= Roy Stuart (photographer) =

American photographer and film director

Roy Stuart is an American photographer and film director who lives in Paris. His photographs blend glamour photography and contemporary art with an emphasis on female models and BDSM aesthetics. His photography books have been published by Taschen and has directed the movies Giulia and The Lost Door.

==Life and work==
Stuart lived in New York in the late 1970s and early 1980s, working as an actor ("his only role of interest was a bit part in The Godfather Part II, playing an American soldier back from World War II"), musician and in a colour photo lab.

He moved to London where he became a photographer and began taking erotic photographs. His work blends glamour photography and contemporary art with an emphasis on female models and BDSM aesthetics. His first three volumes of photography sold 250,000 copies. He later moved to Paris.
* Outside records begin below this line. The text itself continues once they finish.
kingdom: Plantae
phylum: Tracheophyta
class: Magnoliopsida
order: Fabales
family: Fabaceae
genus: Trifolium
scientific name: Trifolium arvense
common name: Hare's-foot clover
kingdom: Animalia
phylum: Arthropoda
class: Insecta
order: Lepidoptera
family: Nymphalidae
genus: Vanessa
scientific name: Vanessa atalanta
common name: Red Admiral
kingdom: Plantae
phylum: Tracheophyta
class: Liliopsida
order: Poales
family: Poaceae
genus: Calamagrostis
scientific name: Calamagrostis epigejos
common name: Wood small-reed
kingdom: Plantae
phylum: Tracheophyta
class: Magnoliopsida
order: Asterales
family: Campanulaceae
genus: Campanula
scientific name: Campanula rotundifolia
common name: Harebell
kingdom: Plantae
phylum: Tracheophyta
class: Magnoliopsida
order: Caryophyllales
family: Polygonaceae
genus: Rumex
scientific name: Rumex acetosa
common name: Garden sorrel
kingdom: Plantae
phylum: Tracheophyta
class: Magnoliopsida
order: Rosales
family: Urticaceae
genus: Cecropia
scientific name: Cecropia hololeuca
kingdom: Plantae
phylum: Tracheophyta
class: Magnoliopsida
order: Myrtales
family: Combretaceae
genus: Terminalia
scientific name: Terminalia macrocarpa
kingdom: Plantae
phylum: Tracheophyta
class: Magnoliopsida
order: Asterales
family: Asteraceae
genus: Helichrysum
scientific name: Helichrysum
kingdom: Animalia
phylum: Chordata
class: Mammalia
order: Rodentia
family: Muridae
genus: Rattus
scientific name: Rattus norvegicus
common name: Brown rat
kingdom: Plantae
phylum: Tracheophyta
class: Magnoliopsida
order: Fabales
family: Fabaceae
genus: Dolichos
Philippe Garnier, writing in Libération in 2002 said of Stuart's publications by Taschen, "Roy Stuart is quickly becoming a locomotive for this atypical editor."

==Publications==
- Roy Stuart, vol. 1. Cologne: Taschen, 1998. ISBN 3-8228-2912-9.
- Roy Stuart, vol. 2. Cologne: Taschen, 1999. ISBN 3-8228-2929-3.
- Roy Stuart, vol. 3. Cologne: Taschen, 2000. ISBN 3-8228-3584-6.
- 30 Postcards. Postcard Book Series. Cologne: Taschen, 2000. ISBN 9783822860847.
- Roy Stuart: The Fourth Body. Cologne: Taschen, 2004. ISBN 3-8228-2557-3.
- Roy Stuart, vol. 5. Cologne: Taschen, 2007. ISBN 978-3-8228-4501-1.
- Leg show work, 1995–2001. Cologne: Taschen, 2009. ISBN 9783822839348.
- Glympstorys. Skylight; Mul, 2014. ISBN 9783037666517. Includes Julia on DVD.
- Lovers and Madmen. Skylight; Mul, 2016. ISBN 978-3-03766-664-7.
- Power Play: the Leg Show Photos. Roy Stuart: Embrace Your Fantasies. With original Leg Show magazine text by Dian Hanson.
- Getting Off: the Leg Show Photos. Roy Stuart: Embrace Your Fantasies. With original Leg Show magazine text by Hanson.

==Films==
- Tinto Brass Presents Erotic Short Stories: Part 1 – Julia (1999). Directed by Stuart, Francesco Dominedò and Stefano Soli. Produced / sponsored by Tinto Brass and produced by Giuseppe Colombo. 108 min.